• Your instructions
Everything in the listing must be repeated exactly, apart from the images.

• Material to process
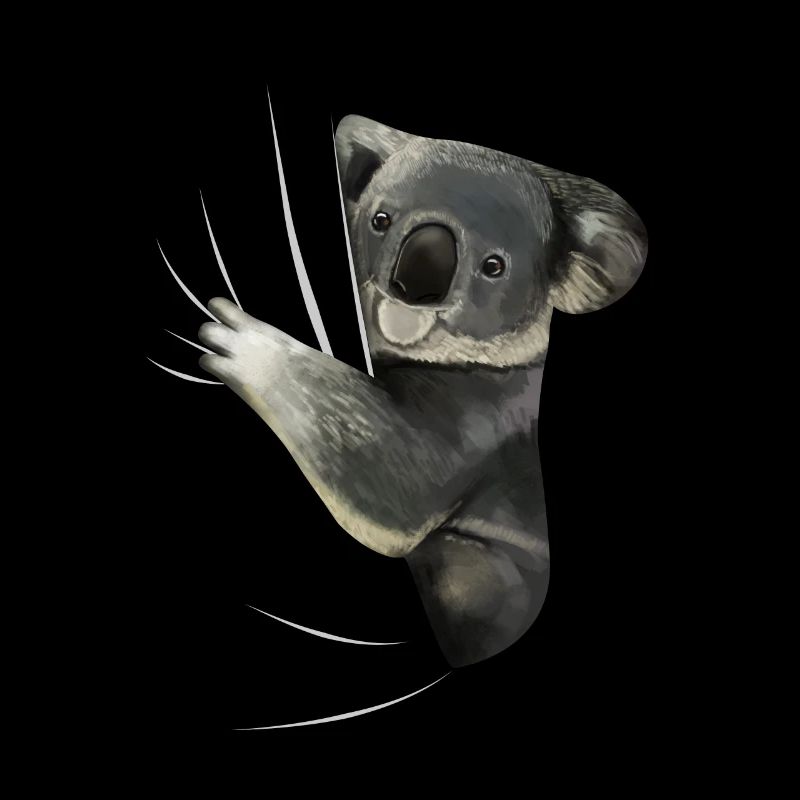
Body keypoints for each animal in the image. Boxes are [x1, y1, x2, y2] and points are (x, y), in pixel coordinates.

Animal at [193, 115, 647, 667]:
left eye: (494, 266)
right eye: (381, 219)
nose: (415, 283)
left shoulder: (479, 420)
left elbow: (398, 485)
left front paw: (243, 344)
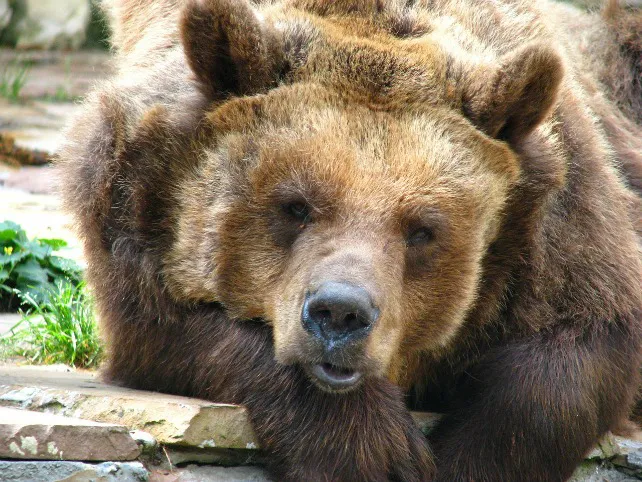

• Task response
Body keypoints for each animal in the image. Boxes are [x1, y1, x2, y2] and points are (x, y), in pixel coordinates.

Animal at [193, 115, 647, 667]:
left eye: (494, 266)
right eye: (381, 219)
nose: (415, 283)
left shoulder: (479, 420)
left elbow: (398, 485)
left front paw: (243, 344)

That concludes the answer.